Erst die Römer haben 380 nach Christus das Christentum stark verändert und angenommen und erst Karl der Große hat die Deutschen brutal Abgeschlachtet im "Sachsenkrieg" im Sommer 772. Nach Kämpfen in Syburg, Eresburg und Brunsberg (Höxter) wurden 755 im ostsächsischen Raum an der Oker einige Sachsen dem fränkischen König unterworfen. Das zog sich dann Richtung Norden und König von Dänemark Knut I. wurde 934 bei der Schlacht von Haithabu besiegt und musste sich am Ende der Schlacht christlich taufen lassen, um das Leben seiner überlebenden Männer zu retten. Man kann also sagen dass Deutschland erst knapp 1000 Jahre nach Christus dem römischen Doktrinen unterworfen war. Die Römischen Machthaber haben sogar den Deutschen ihre Kultur und Wurzeln verboten und letzendlich durch die römische ersetzt

http://de.wikipedia.org/wiki/Heidenverfolgung

-> Drum schreiben wir ja auch auf Latein (die Schrift unserer gemeinsamen Unterdrücker) und nicht auf deutschen Runen.

Christentum also die Wurzeln des Germanenlandes?

Davon mal abgesehen ist Deutschland garnicht das "Abendland", weil Deutschland (Germanen) seit der Versusschlacht sich 1000 Jahre lang gewehrt haben gegen das Abendland (= Römer = der Westen) und einen anderen Lebensweg beschritten haben. Gerade rechtsradikale Kundgebungen (NPD, Pegida, NSU) behaupten das öfter dass Deutschland das "Abendland" (Römer) wäre. Da ich aus Köln komme, kenne ich den Unterschied und Geschichte zwischen Germanen und Römer sehr genau...

Woher kommt die These dass die Germanen also zu den Römer gehören bzw.

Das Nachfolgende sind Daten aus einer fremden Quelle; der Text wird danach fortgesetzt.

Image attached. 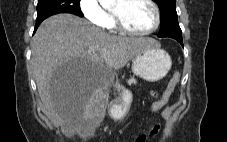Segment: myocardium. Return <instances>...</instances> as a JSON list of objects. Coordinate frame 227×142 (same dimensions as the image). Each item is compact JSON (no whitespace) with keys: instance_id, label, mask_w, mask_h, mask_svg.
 <instances>
[{"instance_id":"1","label":"myocardium","mask_w":227,"mask_h":142,"mask_svg":"<svg viewBox=\"0 0 227 142\" xmlns=\"http://www.w3.org/2000/svg\"><path fill=\"white\" fill-rule=\"evenodd\" d=\"M146 1L151 5V7L154 11V24L149 29L144 30V31L133 30L125 24L122 17L117 12L112 11V17H113L116 28L118 30H120L121 32H124L129 35H134V36H146V35H150L153 32H155L159 28L160 22H161L160 8L154 0H146Z\"/></svg>"}]
</instances>
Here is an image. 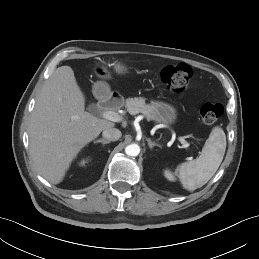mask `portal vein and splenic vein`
I'll use <instances>...</instances> for the list:
<instances>
[{"instance_id":"18ae733b","label":"portal vein and splenic vein","mask_w":259,"mask_h":259,"mask_svg":"<svg viewBox=\"0 0 259 259\" xmlns=\"http://www.w3.org/2000/svg\"><path fill=\"white\" fill-rule=\"evenodd\" d=\"M102 117L113 122L122 121V117L114 111H104L102 113ZM179 141L181 142L184 148L189 149V143L184 138L180 137Z\"/></svg>"}]
</instances>
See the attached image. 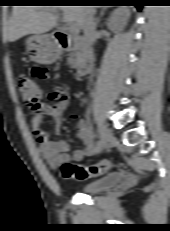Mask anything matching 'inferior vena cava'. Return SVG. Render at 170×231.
Returning <instances> with one entry per match:
<instances>
[{
  "instance_id": "obj_1",
  "label": "inferior vena cava",
  "mask_w": 170,
  "mask_h": 231,
  "mask_svg": "<svg viewBox=\"0 0 170 231\" xmlns=\"http://www.w3.org/2000/svg\"><path fill=\"white\" fill-rule=\"evenodd\" d=\"M94 15H95V9L93 6L84 7V16H83L84 37L85 40L90 44H93L95 41L96 22L94 19Z\"/></svg>"
}]
</instances>
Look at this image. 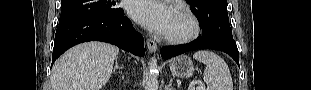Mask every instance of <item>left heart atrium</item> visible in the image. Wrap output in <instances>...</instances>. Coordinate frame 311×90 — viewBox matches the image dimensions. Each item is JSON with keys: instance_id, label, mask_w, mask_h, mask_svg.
Segmentation results:
<instances>
[{"instance_id": "left-heart-atrium-1", "label": "left heart atrium", "mask_w": 311, "mask_h": 90, "mask_svg": "<svg viewBox=\"0 0 311 90\" xmlns=\"http://www.w3.org/2000/svg\"><path fill=\"white\" fill-rule=\"evenodd\" d=\"M129 14L146 29L165 34L172 20L173 10L162 1L133 0Z\"/></svg>"}]
</instances>
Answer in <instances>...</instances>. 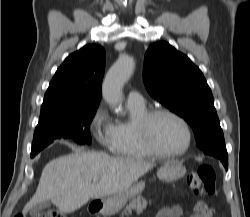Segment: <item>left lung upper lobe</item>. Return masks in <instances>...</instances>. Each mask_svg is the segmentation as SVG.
I'll list each match as a JSON object with an SVG mask.
<instances>
[{"instance_id":"5c2ea615","label":"left lung upper lobe","mask_w":250,"mask_h":217,"mask_svg":"<svg viewBox=\"0 0 250 217\" xmlns=\"http://www.w3.org/2000/svg\"><path fill=\"white\" fill-rule=\"evenodd\" d=\"M149 94L184 118L201 150L224 144L212 92L200 69L167 42L152 44L144 60Z\"/></svg>"}]
</instances>
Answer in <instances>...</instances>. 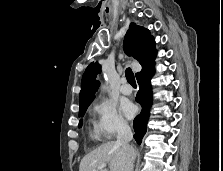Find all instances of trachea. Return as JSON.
<instances>
[{
    "label": "trachea",
    "mask_w": 223,
    "mask_h": 171,
    "mask_svg": "<svg viewBox=\"0 0 223 171\" xmlns=\"http://www.w3.org/2000/svg\"><path fill=\"white\" fill-rule=\"evenodd\" d=\"M125 76L130 84H136L134 73L132 72L131 68L126 69Z\"/></svg>",
    "instance_id": "obj_1"
}]
</instances>
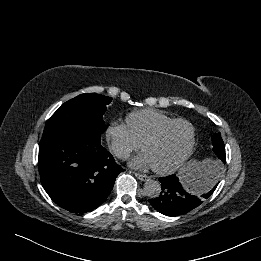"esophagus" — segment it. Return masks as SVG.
I'll list each match as a JSON object with an SVG mask.
<instances>
[{
  "mask_svg": "<svg viewBox=\"0 0 261 261\" xmlns=\"http://www.w3.org/2000/svg\"><path fill=\"white\" fill-rule=\"evenodd\" d=\"M134 175L141 181L149 180V177L147 175L140 174V173H137V172H134Z\"/></svg>",
  "mask_w": 261,
  "mask_h": 261,
  "instance_id": "obj_1",
  "label": "esophagus"
}]
</instances>
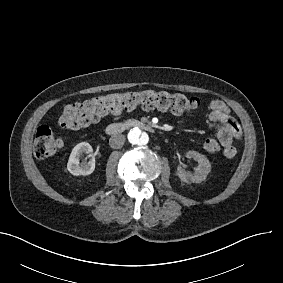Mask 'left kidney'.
I'll use <instances>...</instances> for the list:
<instances>
[{"mask_svg":"<svg viewBox=\"0 0 283 283\" xmlns=\"http://www.w3.org/2000/svg\"><path fill=\"white\" fill-rule=\"evenodd\" d=\"M188 159H193L198 163V166L194 172L186 171L182 164L177 167V174L185 183L201 182L206 178V175L210 171V164L207 158L195 151H188L185 154Z\"/></svg>","mask_w":283,"mask_h":283,"instance_id":"1","label":"left kidney"}]
</instances>
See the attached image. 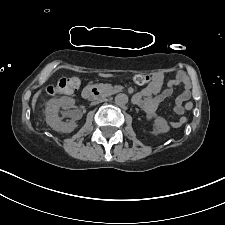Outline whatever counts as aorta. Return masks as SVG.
<instances>
[{"instance_id":"762f6f07","label":"aorta","mask_w":225,"mask_h":225,"mask_svg":"<svg viewBox=\"0 0 225 225\" xmlns=\"http://www.w3.org/2000/svg\"><path fill=\"white\" fill-rule=\"evenodd\" d=\"M114 102L118 106H125L128 103V96L124 93H119L115 96Z\"/></svg>"}]
</instances>
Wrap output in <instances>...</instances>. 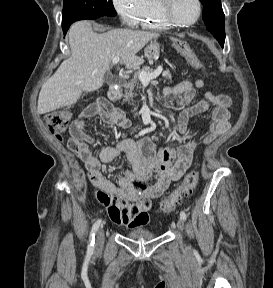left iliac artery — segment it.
Wrapping results in <instances>:
<instances>
[{"label":"left iliac artery","instance_id":"obj_1","mask_svg":"<svg viewBox=\"0 0 273 288\" xmlns=\"http://www.w3.org/2000/svg\"><path fill=\"white\" fill-rule=\"evenodd\" d=\"M180 217H181V219H183V220H186V219H187V215H186V213H185L184 211H181Z\"/></svg>","mask_w":273,"mask_h":288}]
</instances>
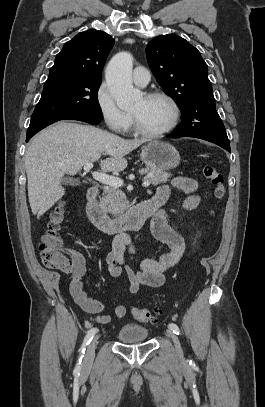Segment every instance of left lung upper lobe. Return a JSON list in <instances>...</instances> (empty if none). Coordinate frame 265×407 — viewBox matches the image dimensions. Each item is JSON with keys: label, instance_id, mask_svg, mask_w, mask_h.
Masks as SVG:
<instances>
[{"label": "left lung upper lobe", "instance_id": "obj_1", "mask_svg": "<svg viewBox=\"0 0 265 407\" xmlns=\"http://www.w3.org/2000/svg\"><path fill=\"white\" fill-rule=\"evenodd\" d=\"M146 56L157 82L181 110L182 123L173 134L229 145L199 51L185 39L167 34L147 44Z\"/></svg>", "mask_w": 265, "mask_h": 407}]
</instances>
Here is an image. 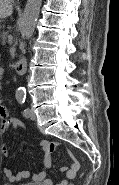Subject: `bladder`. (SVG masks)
Here are the masks:
<instances>
[{"instance_id":"bladder-1","label":"bladder","mask_w":119,"mask_h":185,"mask_svg":"<svg viewBox=\"0 0 119 185\" xmlns=\"http://www.w3.org/2000/svg\"><path fill=\"white\" fill-rule=\"evenodd\" d=\"M5 185H13V184H5ZM18 185H43V184L30 182V183H22V184H18Z\"/></svg>"}]
</instances>
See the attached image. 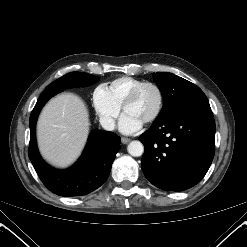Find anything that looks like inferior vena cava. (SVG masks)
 <instances>
[{
	"instance_id": "obj_1",
	"label": "inferior vena cava",
	"mask_w": 247,
	"mask_h": 247,
	"mask_svg": "<svg viewBox=\"0 0 247 247\" xmlns=\"http://www.w3.org/2000/svg\"><path fill=\"white\" fill-rule=\"evenodd\" d=\"M100 124L105 130L108 131H112L115 128V121L111 117H101Z\"/></svg>"
}]
</instances>
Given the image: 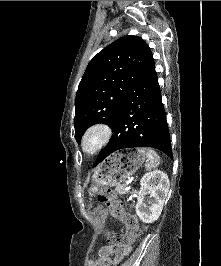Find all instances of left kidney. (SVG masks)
<instances>
[{
    "mask_svg": "<svg viewBox=\"0 0 221 266\" xmlns=\"http://www.w3.org/2000/svg\"><path fill=\"white\" fill-rule=\"evenodd\" d=\"M140 185L136 214L144 223H153L161 215L169 191L168 175L160 170L145 173Z\"/></svg>",
    "mask_w": 221,
    "mask_h": 266,
    "instance_id": "obj_1",
    "label": "left kidney"
}]
</instances>
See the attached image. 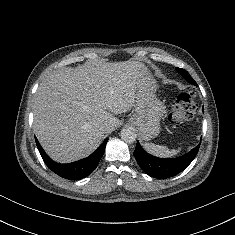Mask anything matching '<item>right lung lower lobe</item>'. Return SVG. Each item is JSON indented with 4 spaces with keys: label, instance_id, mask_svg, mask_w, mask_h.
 Instances as JSON below:
<instances>
[{
    "label": "right lung lower lobe",
    "instance_id": "98d812e1",
    "mask_svg": "<svg viewBox=\"0 0 235 235\" xmlns=\"http://www.w3.org/2000/svg\"><path fill=\"white\" fill-rule=\"evenodd\" d=\"M35 140L43 161L54 173L69 180H79L91 174L97 167L104 154L108 138L105 139L104 142L90 156L69 164L54 162L45 153L38 140L36 138Z\"/></svg>",
    "mask_w": 235,
    "mask_h": 235
}]
</instances>
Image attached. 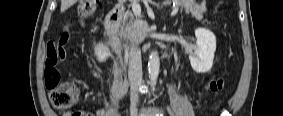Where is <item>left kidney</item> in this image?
Wrapping results in <instances>:
<instances>
[{
    "mask_svg": "<svg viewBox=\"0 0 283 116\" xmlns=\"http://www.w3.org/2000/svg\"><path fill=\"white\" fill-rule=\"evenodd\" d=\"M195 36L197 38L196 46L189 53L190 64L197 73H206L211 70L213 65L216 37L205 28H197Z\"/></svg>",
    "mask_w": 283,
    "mask_h": 116,
    "instance_id": "5707ae66",
    "label": "left kidney"
}]
</instances>
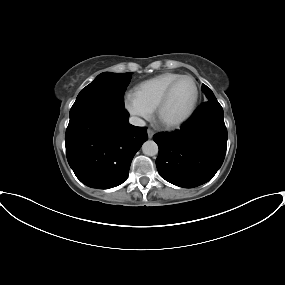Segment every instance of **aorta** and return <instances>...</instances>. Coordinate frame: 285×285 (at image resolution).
I'll return each mask as SVG.
<instances>
[{
	"mask_svg": "<svg viewBox=\"0 0 285 285\" xmlns=\"http://www.w3.org/2000/svg\"><path fill=\"white\" fill-rule=\"evenodd\" d=\"M142 151L147 156H155L158 154V145L153 140H148L143 143Z\"/></svg>",
	"mask_w": 285,
	"mask_h": 285,
	"instance_id": "762f6f07",
	"label": "aorta"
}]
</instances>
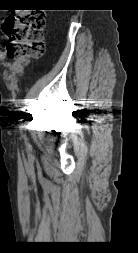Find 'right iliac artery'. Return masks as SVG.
I'll list each match as a JSON object with an SVG mask.
<instances>
[{
    "label": "right iliac artery",
    "instance_id": "1",
    "mask_svg": "<svg viewBox=\"0 0 138 253\" xmlns=\"http://www.w3.org/2000/svg\"><path fill=\"white\" fill-rule=\"evenodd\" d=\"M21 129H24L23 124H20ZM21 138H24V132H21Z\"/></svg>",
    "mask_w": 138,
    "mask_h": 253
}]
</instances>
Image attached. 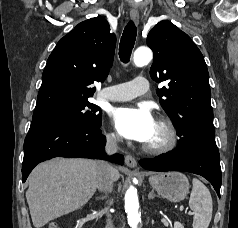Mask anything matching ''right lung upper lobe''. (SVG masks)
<instances>
[{
	"instance_id": "cb5924a9",
	"label": "right lung upper lobe",
	"mask_w": 238,
	"mask_h": 228,
	"mask_svg": "<svg viewBox=\"0 0 238 228\" xmlns=\"http://www.w3.org/2000/svg\"><path fill=\"white\" fill-rule=\"evenodd\" d=\"M116 37L106 19L79 23L59 40L47 60L33 116L50 114L87 101L94 82H103L112 66Z\"/></svg>"
}]
</instances>
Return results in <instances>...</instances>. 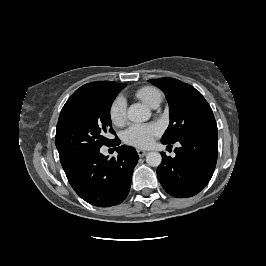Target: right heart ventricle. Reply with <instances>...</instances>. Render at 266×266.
Segmentation results:
<instances>
[{"mask_svg":"<svg viewBox=\"0 0 266 266\" xmlns=\"http://www.w3.org/2000/svg\"><path fill=\"white\" fill-rule=\"evenodd\" d=\"M136 97L151 107L158 106L162 101L161 92L152 86H145L140 88L136 92Z\"/></svg>","mask_w":266,"mask_h":266,"instance_id":"obj_1","label":"right heart ventricle"}]
</instances>
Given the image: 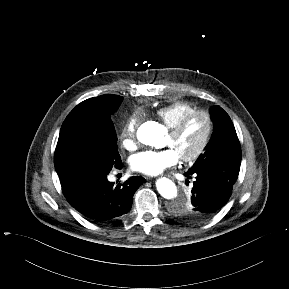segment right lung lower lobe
<instances>
[{
  "instance_id": "1",
  "label": "right lung lower lobe",
  "mask_w": 289,
  "mask_h": 289,
  "mask_svg": "<svg viewBox=\"0 0 289 289\" xmlns=\"http://www.w3.org/2000/svg\"><path fill=\"white\" fill-rule=\"evenodd\" d=\"M121 167V163L116 165ZM109 172L78 171L60 176L63 194L72 207L93 222H107L128 213L133 195L145 182L131 177L122 185L107 180Z\"/></svg>"
}]
</instances>
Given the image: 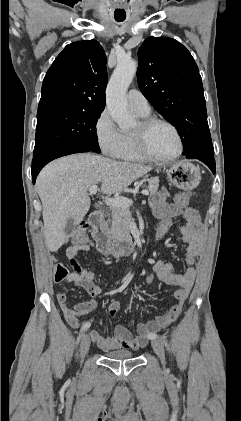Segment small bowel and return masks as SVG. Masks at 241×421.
Returning <instances> with one entry per match:
<instances>
[{
    "label": "small bowel",
    "instance_id": "1",
    "mask_svg": "<svg viewBox=\"0 0 241 421\" xmlns=\"http://www.w3.org/2000/svg\"><path fill=\"white\" fill-rule=\"evenodd\" d=\"M169 193L161 190L155 193L150 200V207L153 214L160 218L181 217L184 221L176 231V239L186 248V262L188 268L183 273H177L170 262L161 260H152L153 270L157 277L167 285L177 287L175 291L176 303L168 311L147 323L137 325V334L134 335L128 328L117 325L114 333L110 337L102 336L98 331L92 330L90 337L103 351H111L119 348L139 349L146 346L149 337L155 336L156 332L171 323H173L181 314L185 302L189 296L196 278V261L200 256L204 243V229L201 223L199 213L191 207H181L168 202ZM90 249L89 244L74 245L66 250V255L71 260L75 255L81 252H87ZM78 272L71 273L68 281L74 282L83 287L91 296V300L85 301L70 307L67 303V294L60 291L57 294V300L63 311L66 321L72 328H79V317L84 315H93L98 306L97 297L101 294L102 288L94 283L95 271L90 265L79 266ZM120 310V304L113 301L108 305V313L115 317Z\"/></svg>",
    "mask_w": 241,
    "mask_h": 421
}]
</instances>
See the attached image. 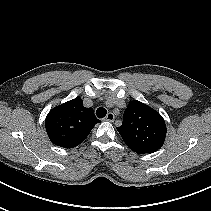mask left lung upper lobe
<instances>
[{
	"mask_svg": "<svg viewBox=\"0 0 211 211\" xmlns=\"http://www.w3.org/2000/svg\"><path fill=\"white\" fill-rule=\"evenodd\" d=\"M117 130L126 145L138 154L153 153L160 149L167 131L162 116L137 100L128 104L122 126Z\"/></svg>",
	"mask_w": 211,
	"mask_h": 211,
	"instance_id": "5c2ea615",
	"label": "left lung upper lobe"
}]
</instances>
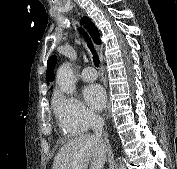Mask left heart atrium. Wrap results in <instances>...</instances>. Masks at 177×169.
<instances>
[{
	"mask_svg": "<svg viewBox=\"0 0 177 169\" xmlns=\"http://www.w3.org/2000/svg\"><path fill=\"white\" fill-rule=\"evenodd\" d=\"M83 96L87 105L95 110H102L107 102L106 92L102 86L98 84H91L84 88Z\"/></svg>",
	"mask_w": 177,
	"mask_h": 169,
	"instance_id": "left-heart-atrium-1",
	"label": "left heart atrium"
}]
</instances>
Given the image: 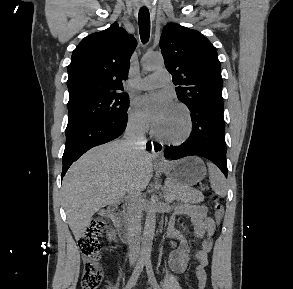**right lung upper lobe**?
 <instances>
[{
  "label": "right lung upper lobe",
  "mask_w": 293,
  "mask_h": 289,
  "mask_svg": "<svg viewBox=\"0 0 293 289\" xmlns=\"http://www.w3.org/2000/svg\"><path fill=\"white\" fill-rule=\"evenodd\" d=\"M136 39L117 23L85 37L73 51L68 66L69 101L123 91Z\"/></svg>",
  "instance_id": "cb5924a9"
}]
</instances>
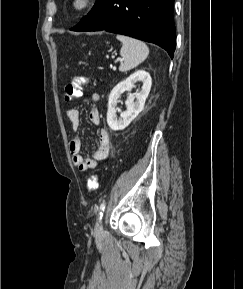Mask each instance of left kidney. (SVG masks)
Wrapping results in <instances>:
<instances>
[{"label":"left kidney","mask_w":243,"mask_h":289,"mask_svg":"<svg viewBox=\"0 0 243 289\" xmlns=\"http://www.w3.org/2000/svg\"><path fill=\"white\" fill-rule=\"evenodd\" d=\"M141 82V91L130 94L125 104L127 110L121 112L120 118H117V103L121 94L125 91H131L135 83ZM152 85V79L148 72L139 70L133 73L125 81L118 83L111 91L108 100L107 124L112 130H123L126 128L143 110L146 98L149 95ZM136 99V101H134Z\"/></svg>","instance_id":"1"}]
</instances>
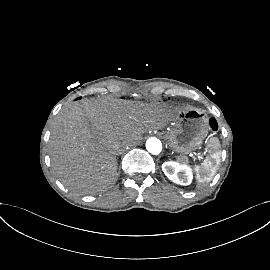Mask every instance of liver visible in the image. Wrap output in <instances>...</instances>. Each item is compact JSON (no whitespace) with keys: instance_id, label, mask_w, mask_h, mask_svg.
<instances>
[{"instance_id":"liver-1","label":"liver","mask_w":270,"mask_h":270,"mask_svg":"<svg viewBox=\"0 0 270 270\" xmlns=\"http://www.w3.org/2000/svg\"><path fill=\"white\" fill-rule=\"evenodd\" d=\"M161 105L121 99L83 100L62 110L53 122L50 150L53 168L71 188L89 191L116 180V152L148 130L167 122Z\"/></svg>"}]
</instances>
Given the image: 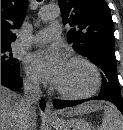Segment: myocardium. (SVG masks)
<instances>
[{
    "label": "myocardium",
    "mask_w": 123,
    "mask_h": 130,
    "mask_svg": "<svg viewBox=\"0 0 123 130\" xmlns=\"http://www.w3.org/2000/svg\"><path fill=\"white\" fill-rule=\"evenodd\" d=\"M68 62L81 63L87 66L91 70L94 77L93 85L90 89L81 93L68 92L55 87V91L57 92V94L68 100H83L94 96L99 91L102 84V77L97 66L89 59L80 55L71 56L68 59Z\"/></svg>",
    "instance_id": "1"
}]
</instances>
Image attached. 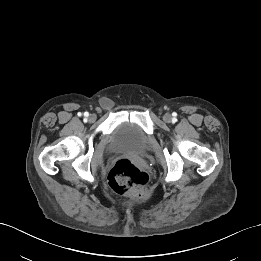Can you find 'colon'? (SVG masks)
<instances>
[{
    "instance_id": "obj_1",
    "label": "colon",
    "mask_w": 261,
    "mask_h": 261,
    "mask_svg": "<svg viewBox=\"0 0 261 261\" xmlns=\"http://www.w3.org/2000/svg\"><path fill=\"white\" fill-rule=\"evenodd\" d=\"M108 181L116 193L138 200L147 194L149 177L131 160L122 158L112 166Z\"/></svg>"
}]
</instances>
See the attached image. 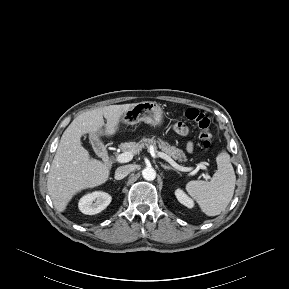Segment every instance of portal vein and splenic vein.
Here are the masks:
<instances>
[{
	"label": "portal vein and splenic vein",
	"mask_w": 289,
	"mask_h": 289,
	"mask_svg": "<svg viewBox=\"0 0 289 289\" xmlns=\"http://www.w3.org/2000/svg\"><path fill=\"white\" fill-rule=\"evenodd\" d=\"M150 154L152 156L157 155V156L161 157L162 159L166 160L169 164H171L173 167H175L176 169H178L180 171L188 172V171L192 170L191 168L180 166L170 156L166 155L163 152H155L153 149H150ZM132 158H133V154L131 152H124L122 154H119L116 157V161L119 163H127V162L131 161ZM196 169L207 170V167L204 164H198ZM202 176L206 180L210 178V176L207 173L202 174Z\"/></svg>",
	"instance_id": "obj_1"
}]
</instances>
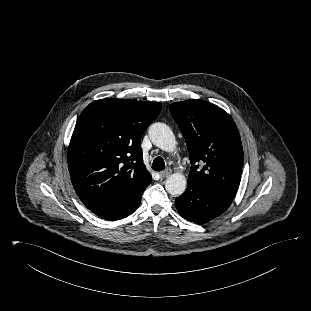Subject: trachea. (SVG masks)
<instances>
[{
  "instance_id": "obj_1",
  "label": "trachea",
  "mask_w": 311,
  "mask_h": 311,
  "mask_svg": "<svg viewBox=\"0 0 311 311\" xmlns=\"http://www.w3.org/2000/svg\"><path fill=\"white\" fill-rule=\"evenodd\" d=\"M152 169L155 171H162L165 169V162L162 157H156L152 163Z\"/></svg>"
}]
</instances>
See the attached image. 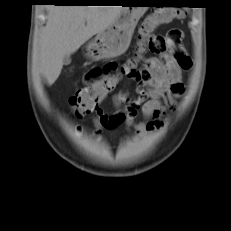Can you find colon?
<instances>
[{"label":"colon","mask_w":231,"mask_h":231,"mask_svg":"<svg viewBox=\"0 0 231 231\" xmlns=\"http://www.w3.org/2000/svg\"><path fill=\"white\" fill-rule=\"evenodd\" d=\"M182 17L183 12L177 8H159L149 14L139 27L136 56L120 65L117 72L93 80L71 97L70 105L76 116L82 117L99 109V104L116 88L121 77L141 79L139 57L148 51L161 53L166 50L164 38L155 35V30Z\"/></svg>","instance_id":"1"}]
</instances>
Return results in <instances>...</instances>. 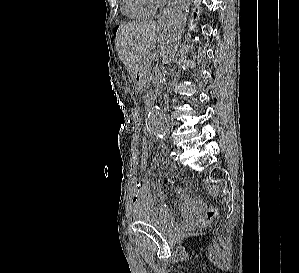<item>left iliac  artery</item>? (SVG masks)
<instances>
[{
  "label": "left iliac artery",
  "instance_id": "44dca946",
  "mask_svg": "<svg viewBox=\"0 0 299 273\" xmlns=\"http://www.w3.org/2000/svg\"><path fill=\"white\" fill-rule=\"evenodd\" d=\"M171 157L174 159V160H177L178 159V155H176L175 152H171Z\"/></svg>",
  "mask_w": 299,
  "mask_h": 273
}]
</instances>
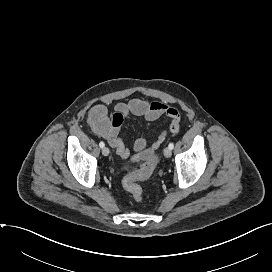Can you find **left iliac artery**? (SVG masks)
Segmentation results:
<instances>
[{"instance_id":"left-iliac-artery-1","label":"left iliac artery","mask_w":272,"mask_h":272,"mask_svg":"<svg viewBox=\"0 0 272 272\" xmlns=\"http://www.w3.org/2000/svg\"><path fill=\"white\" fill-rule=\"evenodd\" d=\"M168 147L172 150L174 148V144L170 143Z\"/></svg>"}]
</instances>
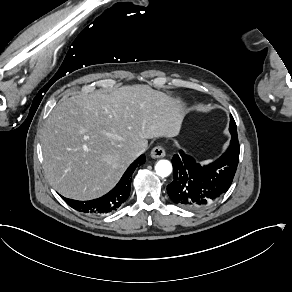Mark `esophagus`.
<instances>
[{
	"label": "esophagus",
	"instance_id": "34e87169",
	"mask_svg": "<svg viewBox=\"0 0 292 292\" xmlns=\"http://www.w3.org/2000/svg\"><path fill=\"white\" fill-rule=\"evenodd\" d=\"M165 154H166L165 149L159 145L155 146L150 152V156L153 159L162 158L165 156Z\"/></svg>",
	"mask_w": 292,
	"mask_h": 292
}]
</instances>
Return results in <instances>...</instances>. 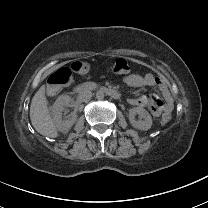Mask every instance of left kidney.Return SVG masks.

Germanen Römer sind?

Deutschland (die Germanen) können doch gerade stolz sein nicht zum Abendland zu gehören, ja, sogar die mächtigen Imperatoren und Legionärsarmeen so sehr eingeschüchtert und verängstigt haben, dass die gegen ein paar "Barbaren" gigantische Befestigungsanlagen wie den Limes-Wall oder den Hadres-Wall errichtet haben, und zeitgleich haben wir Muslime den Römern in den A getreten von der anderen Seite :-)

Davon mal abgesehen finde ich es Kulturschänderei dass in der Türkei auf LATEIN statt osmanisch (Arabisch) und in Deutschland auf LATEIN statt auf germanisch (Runen) geschrieben wird, denn Latein gehört nur zu romanischen Sprachen und sonst nichts.